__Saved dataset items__
--------------------

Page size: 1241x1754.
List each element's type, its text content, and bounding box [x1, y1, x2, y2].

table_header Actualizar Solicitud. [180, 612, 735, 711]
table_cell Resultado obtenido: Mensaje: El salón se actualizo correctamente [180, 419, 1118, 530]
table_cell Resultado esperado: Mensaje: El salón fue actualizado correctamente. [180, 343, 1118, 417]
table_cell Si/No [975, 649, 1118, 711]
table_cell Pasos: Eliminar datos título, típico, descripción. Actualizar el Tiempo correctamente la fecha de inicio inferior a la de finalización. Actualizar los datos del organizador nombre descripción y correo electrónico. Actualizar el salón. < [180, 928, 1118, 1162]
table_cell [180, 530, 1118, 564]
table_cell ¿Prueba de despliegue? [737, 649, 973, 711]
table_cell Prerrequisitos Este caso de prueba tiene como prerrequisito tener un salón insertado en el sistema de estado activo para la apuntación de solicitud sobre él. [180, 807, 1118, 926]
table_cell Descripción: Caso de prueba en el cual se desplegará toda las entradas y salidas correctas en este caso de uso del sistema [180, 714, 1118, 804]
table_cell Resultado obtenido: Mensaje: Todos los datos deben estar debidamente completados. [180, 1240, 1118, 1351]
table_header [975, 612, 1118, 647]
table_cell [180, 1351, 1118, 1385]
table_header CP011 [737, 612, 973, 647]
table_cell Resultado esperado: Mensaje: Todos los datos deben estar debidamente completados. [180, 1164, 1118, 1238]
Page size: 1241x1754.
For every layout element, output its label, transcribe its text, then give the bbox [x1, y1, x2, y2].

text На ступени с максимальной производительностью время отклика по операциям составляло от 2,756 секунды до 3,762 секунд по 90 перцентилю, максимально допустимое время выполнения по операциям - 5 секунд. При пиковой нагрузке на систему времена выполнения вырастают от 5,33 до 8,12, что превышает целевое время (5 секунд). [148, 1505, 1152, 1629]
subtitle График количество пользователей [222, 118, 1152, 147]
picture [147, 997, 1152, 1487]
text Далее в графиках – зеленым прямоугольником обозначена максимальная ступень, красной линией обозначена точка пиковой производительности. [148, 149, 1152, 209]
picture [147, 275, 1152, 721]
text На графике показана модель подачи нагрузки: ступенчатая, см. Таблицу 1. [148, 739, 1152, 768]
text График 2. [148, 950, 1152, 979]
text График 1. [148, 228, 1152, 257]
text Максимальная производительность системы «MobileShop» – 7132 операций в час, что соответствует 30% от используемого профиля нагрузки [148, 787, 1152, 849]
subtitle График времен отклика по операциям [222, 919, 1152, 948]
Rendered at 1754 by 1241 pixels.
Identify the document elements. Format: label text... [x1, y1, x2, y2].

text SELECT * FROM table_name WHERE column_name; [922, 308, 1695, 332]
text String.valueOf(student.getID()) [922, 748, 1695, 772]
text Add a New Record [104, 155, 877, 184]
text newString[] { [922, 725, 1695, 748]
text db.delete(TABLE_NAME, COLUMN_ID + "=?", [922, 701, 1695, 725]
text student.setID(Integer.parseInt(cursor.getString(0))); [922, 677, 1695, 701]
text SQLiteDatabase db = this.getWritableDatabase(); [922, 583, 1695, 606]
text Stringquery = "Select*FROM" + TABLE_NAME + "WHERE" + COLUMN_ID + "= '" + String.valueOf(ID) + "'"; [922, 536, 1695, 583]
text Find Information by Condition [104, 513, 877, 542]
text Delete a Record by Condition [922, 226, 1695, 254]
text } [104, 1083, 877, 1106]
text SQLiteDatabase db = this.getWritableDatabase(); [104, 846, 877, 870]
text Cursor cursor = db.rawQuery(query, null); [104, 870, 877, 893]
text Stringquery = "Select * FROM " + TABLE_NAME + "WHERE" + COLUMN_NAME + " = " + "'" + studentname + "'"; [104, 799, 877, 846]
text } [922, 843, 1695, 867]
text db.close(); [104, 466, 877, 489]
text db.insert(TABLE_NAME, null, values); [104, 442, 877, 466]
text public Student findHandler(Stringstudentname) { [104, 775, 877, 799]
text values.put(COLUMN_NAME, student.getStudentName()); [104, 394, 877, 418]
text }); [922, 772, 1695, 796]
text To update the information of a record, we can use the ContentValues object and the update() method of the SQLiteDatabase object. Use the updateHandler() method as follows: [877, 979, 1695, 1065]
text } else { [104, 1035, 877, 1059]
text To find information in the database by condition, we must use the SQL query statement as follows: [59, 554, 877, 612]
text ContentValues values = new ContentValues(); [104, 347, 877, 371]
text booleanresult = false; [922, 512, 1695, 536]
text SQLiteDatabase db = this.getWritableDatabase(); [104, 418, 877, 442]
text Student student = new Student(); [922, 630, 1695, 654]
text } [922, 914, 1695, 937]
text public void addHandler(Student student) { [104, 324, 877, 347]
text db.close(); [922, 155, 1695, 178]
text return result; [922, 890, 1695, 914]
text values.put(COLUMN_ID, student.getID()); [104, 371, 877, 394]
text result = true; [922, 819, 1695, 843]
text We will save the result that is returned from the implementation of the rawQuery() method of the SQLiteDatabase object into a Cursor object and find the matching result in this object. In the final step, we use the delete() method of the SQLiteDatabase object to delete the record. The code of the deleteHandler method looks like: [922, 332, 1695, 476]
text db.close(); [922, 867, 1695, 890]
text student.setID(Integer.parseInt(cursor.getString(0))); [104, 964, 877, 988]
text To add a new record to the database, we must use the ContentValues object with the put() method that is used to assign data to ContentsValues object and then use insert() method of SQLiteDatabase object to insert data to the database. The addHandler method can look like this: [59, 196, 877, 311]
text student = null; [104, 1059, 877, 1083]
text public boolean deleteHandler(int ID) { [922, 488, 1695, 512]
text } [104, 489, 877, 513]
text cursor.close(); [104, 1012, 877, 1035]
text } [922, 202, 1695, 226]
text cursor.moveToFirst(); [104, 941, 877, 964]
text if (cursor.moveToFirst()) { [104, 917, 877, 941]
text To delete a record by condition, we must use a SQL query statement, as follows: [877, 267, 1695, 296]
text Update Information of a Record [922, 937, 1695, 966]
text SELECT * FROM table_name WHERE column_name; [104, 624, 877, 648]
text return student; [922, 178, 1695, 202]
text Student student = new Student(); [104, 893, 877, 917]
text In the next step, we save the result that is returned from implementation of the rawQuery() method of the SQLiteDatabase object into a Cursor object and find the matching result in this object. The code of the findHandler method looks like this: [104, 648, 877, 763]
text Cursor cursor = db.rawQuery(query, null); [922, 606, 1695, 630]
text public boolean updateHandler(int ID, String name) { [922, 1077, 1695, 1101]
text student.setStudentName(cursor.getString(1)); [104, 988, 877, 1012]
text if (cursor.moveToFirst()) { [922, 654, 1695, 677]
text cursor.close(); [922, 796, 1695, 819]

--------------------

__EXERCISE REQUIREMENTS__
Retype the lines of the records starting with the line containing "308, 1695, 332]" and going on through the line containing "870, 877, 893]", both included, with every character unchanged.

__RESPONSE FOR THIS EXERCISE__
text SELECT * FROM table_name WHERE column_name; [922, 308, 1695, 332]
text String.valueOf(student.getID()) [922, 748, 1695, 772]
text Add a New Record [104, 155, 877, 184]
text newString[] { [922, 725, 1695, 748]
text db.delete(TABLE_NAME, COLUMN_ID + "=?", [922, 701, 1695, 725]
text student.setID(Integer.parseInt(cursor.getString(0))); [922, 677, 1695, 701]
text SQLiteDatabase db = this.getWritableDatabase(); [922, 583, 1695, 606]
text Stringquery = "Select*FROM" + TABLE_NAME + "WHERE" + COLUMN_ID + "= '" + String.valueOf(ID) + "'"; [922, 536, 1695, 583]
text Find Information by Condition [104, 513, 877, 542]
text Delete a Record by Condition [922, 226, 1695, 254]
text } [104, 1083, 877, 1106]
text SQLiteDatabase db = this.getWritableDatabase(); [104, 846, 877, 870]
text Cursor cursor = db.rawQuery(query, null); [104, 870, 877, 893]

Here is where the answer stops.